# ivman i jego punkt montowania

## taopai

czesc.

ostatnio zaczal mi przeszkadzac fakt, ze ivman mountuje mi "wkladane" nosniki danych w "/media/..." i chcialbym to zmienic, tyle ze nic nie moge na ten temat znalezc, a z plikow w "/etc/ivman/" nic nie wydedukowalem - po prostu nie wiem gdzie zmienia sie mu punkt montowania. a moze po prostu sie nie da? no w kazdym badz razie bede wdzieczny za kazda pomoc  :Smile: 

pozdrawiam,

tao

----------

## piotruspan

a sprawdzałeś, czy nie poprostu w fstab ?

----------

## homikus

Mnie też to denerwuje, ale w fstab nic na ten temat nie ma...

----------

## Yatmai

 *piotruspan wrote:*   

> a sprawdzałeś, czy nie poprostu w fstab ?

 

Mnie zawsze, gdy podpinałem pendrive'a, dopisywał do fstab linijke, że /dev/sda1 ma mnotować na /media/SANVOL. Coś mi to przeszkadzało i chciałem /media/usb, więc stworzyłem własny wpis (bo ten stworzony automatycznie znikał po wyjęciu pen'a) podpinam toto, a demon znów korzysta z wpisu, który sam sobie dopisał... Po za tym, sam folder /media/SANVOL był rownież tworzony w trakcie montowania. A chciałem do niego zrobić dowiązanie, ale gdy taki był już obecny to montował pod /media/SANVOL1.

Pewnie można by to jakoś przekonfigurować, ale wywaliłem hal,ivman i co tam było z tym jeszcze związane, dopisałem własny wpis do fstab i generalnie,  że będe musiał wpisać mount /usb to korona mi z głowy nie spadnie, a przynajmniej mam pewność, że nie zamontuje mi pen'a synchronicznie :]

----------

## Raku

 *Art.root wrote:*   

> a przynajmniej mam pewność, że nie zamontuje mi pen'a synchronicznie :]

 

to dalej tak montuje?

# # # #

Zadanie 1:
Jaki punkt montowania zamiast /media/SANVOL chciał mieć Yatmai według wątku o ivmanie?
Zadanie 2:
Przełóż na angielski zdanie z wątku o ivmanie: „Mnie też to denerwuje, ale w fstab nic na ten temat nie ma...”.
Zadanie 3:
Kontynuuj wątek o ivmanie kolejnym wpisem, zaczynając po ostatnim zdaniu.

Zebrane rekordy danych
# # # #

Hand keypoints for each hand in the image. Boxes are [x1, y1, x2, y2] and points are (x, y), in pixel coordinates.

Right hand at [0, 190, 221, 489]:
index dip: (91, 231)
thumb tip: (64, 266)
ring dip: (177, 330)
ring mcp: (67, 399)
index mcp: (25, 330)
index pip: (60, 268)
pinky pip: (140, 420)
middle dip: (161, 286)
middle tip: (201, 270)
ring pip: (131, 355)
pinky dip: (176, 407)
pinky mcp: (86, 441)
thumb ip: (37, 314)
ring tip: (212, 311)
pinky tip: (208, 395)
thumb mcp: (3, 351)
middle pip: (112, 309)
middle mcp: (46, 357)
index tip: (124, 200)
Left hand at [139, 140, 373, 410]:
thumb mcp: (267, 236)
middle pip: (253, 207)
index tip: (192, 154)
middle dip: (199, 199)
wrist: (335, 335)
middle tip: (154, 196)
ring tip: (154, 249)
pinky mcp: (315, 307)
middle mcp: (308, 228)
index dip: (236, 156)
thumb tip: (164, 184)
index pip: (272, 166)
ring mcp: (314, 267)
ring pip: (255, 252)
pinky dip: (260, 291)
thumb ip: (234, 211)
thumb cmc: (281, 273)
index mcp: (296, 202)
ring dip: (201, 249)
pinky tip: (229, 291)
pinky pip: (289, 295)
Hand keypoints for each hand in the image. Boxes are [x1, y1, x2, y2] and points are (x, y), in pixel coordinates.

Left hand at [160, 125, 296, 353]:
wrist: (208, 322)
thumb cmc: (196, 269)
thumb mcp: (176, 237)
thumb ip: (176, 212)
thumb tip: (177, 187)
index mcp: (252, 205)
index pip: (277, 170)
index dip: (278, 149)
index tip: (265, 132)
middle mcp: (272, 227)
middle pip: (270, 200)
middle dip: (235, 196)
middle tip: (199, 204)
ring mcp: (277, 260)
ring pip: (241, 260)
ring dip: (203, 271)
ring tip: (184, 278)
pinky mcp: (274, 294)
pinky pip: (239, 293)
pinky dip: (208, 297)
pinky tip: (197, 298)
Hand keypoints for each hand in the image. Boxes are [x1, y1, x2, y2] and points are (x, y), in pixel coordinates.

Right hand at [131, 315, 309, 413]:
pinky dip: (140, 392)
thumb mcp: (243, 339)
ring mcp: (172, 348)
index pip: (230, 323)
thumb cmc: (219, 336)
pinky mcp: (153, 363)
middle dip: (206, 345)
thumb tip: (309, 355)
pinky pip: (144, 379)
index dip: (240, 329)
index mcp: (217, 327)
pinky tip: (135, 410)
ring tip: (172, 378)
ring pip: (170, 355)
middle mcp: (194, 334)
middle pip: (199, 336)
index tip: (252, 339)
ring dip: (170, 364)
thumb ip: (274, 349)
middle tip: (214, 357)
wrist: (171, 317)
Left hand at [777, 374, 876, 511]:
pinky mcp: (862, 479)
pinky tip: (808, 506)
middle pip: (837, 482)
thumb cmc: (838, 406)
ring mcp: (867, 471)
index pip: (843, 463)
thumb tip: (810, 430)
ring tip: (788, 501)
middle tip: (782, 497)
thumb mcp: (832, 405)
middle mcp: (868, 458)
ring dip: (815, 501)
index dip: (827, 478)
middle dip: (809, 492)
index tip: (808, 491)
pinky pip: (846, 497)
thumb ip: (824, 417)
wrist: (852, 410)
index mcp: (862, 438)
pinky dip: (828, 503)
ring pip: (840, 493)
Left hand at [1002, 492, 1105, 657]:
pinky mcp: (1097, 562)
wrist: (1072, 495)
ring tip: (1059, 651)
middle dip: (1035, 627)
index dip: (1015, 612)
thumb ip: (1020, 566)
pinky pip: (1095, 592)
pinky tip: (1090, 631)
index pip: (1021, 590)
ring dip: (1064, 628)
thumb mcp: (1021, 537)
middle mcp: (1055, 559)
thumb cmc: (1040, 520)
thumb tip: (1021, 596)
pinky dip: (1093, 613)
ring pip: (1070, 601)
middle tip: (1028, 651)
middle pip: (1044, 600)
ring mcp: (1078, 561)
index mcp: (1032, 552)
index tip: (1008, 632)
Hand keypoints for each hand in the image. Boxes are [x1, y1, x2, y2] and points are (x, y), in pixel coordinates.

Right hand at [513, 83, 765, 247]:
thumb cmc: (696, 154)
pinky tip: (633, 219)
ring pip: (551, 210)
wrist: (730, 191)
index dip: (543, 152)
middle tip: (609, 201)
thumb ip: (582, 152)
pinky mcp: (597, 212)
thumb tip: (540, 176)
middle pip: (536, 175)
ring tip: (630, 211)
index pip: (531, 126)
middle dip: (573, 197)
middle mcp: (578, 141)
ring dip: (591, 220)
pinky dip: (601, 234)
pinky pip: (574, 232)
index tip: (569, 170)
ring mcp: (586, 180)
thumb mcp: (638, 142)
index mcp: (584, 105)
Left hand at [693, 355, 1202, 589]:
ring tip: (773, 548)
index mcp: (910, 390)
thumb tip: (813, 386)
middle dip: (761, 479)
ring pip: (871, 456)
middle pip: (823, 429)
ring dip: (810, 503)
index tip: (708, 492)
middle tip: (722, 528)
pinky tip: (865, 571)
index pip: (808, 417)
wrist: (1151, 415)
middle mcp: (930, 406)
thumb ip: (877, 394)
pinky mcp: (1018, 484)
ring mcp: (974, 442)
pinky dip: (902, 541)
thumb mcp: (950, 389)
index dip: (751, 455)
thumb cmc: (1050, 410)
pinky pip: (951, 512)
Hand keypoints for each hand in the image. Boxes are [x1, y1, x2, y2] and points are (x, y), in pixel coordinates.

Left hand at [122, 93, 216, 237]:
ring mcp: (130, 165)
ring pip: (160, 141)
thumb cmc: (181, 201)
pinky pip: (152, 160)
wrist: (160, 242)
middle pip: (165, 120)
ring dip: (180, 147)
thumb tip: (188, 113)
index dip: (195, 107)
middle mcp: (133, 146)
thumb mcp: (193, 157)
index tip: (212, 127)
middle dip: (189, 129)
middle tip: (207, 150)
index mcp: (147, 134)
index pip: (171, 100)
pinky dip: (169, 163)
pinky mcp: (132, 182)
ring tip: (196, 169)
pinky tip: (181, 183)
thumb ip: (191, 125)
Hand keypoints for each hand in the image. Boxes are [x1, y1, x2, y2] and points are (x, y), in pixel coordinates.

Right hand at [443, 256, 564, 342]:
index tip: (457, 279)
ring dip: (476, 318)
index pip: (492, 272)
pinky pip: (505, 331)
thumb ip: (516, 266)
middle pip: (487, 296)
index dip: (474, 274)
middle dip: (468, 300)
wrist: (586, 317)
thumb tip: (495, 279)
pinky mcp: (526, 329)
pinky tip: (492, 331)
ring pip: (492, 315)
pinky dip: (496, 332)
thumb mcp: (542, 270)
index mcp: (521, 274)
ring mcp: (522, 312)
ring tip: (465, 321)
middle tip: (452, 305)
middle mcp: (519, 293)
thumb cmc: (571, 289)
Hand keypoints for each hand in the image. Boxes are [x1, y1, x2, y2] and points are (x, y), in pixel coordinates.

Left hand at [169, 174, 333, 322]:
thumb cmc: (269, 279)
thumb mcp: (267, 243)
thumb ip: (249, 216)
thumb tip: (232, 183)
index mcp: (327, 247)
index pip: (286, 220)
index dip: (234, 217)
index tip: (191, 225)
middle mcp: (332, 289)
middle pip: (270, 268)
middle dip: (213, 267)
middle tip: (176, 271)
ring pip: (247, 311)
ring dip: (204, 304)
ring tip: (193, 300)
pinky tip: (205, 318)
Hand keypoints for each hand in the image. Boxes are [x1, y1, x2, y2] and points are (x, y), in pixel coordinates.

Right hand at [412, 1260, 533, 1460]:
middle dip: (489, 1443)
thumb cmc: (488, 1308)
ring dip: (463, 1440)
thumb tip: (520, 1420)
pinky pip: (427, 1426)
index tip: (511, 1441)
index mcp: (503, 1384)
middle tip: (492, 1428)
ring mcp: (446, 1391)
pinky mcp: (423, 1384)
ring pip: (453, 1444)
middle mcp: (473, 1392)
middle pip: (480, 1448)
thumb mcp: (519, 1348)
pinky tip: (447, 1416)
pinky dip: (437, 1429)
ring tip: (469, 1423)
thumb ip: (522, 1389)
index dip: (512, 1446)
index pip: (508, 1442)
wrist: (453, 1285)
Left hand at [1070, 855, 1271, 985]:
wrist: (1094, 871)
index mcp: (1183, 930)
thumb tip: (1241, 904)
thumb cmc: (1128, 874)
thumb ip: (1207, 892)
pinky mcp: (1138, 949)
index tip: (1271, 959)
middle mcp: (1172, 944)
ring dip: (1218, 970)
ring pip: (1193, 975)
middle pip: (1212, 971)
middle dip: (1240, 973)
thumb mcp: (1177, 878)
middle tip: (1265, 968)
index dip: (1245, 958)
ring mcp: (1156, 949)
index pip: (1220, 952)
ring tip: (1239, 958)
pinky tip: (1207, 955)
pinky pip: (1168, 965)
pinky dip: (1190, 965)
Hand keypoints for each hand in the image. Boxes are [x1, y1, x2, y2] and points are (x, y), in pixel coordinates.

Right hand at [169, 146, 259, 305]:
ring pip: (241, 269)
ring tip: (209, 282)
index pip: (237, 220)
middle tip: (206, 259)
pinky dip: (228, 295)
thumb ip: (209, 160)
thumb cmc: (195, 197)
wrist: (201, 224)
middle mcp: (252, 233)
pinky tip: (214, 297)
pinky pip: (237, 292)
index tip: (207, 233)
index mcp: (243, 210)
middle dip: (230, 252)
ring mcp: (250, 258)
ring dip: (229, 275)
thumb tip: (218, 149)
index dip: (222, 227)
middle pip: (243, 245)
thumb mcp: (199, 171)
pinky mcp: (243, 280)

# # # #

Odpowiedź 1:
Yatmai chciał, żeby pendrive był montowany w /media/usb.

Odpowiedź 2:
It annoys me too, but there is nothing about it in fstab...

Odpowiedź 3:
aż muszę sprawdzić, z jakimi parametrami montuje mi moją kartę pamięci z aparatu   :Evil or Very Mad: 

używam hala + pmount w kde

----------

## msch

ja zainstalowalem sobie ivmana, ale zauwazyzlem, ze pmount rowniez jest obecne. po lekturze man pmount wydaje mi sie, ze:

a) "problem" tkwi w przekazywaniu nazwy urzadzenia do tego programu (pmount montuje w /media/DEVICE_LABEL

b) punkt mountowania w /media/ jest zapisany na stale w binarce

wiec kolejne moje przypuszczenie - chcesz zmienic /media - pogrzeb w kodzie i skompiluj sam. a co do device_label to nie wiem. chociaz tez nie wiem, czy ivman i te inne dbusy hale dzialaja w oparciu o pmount.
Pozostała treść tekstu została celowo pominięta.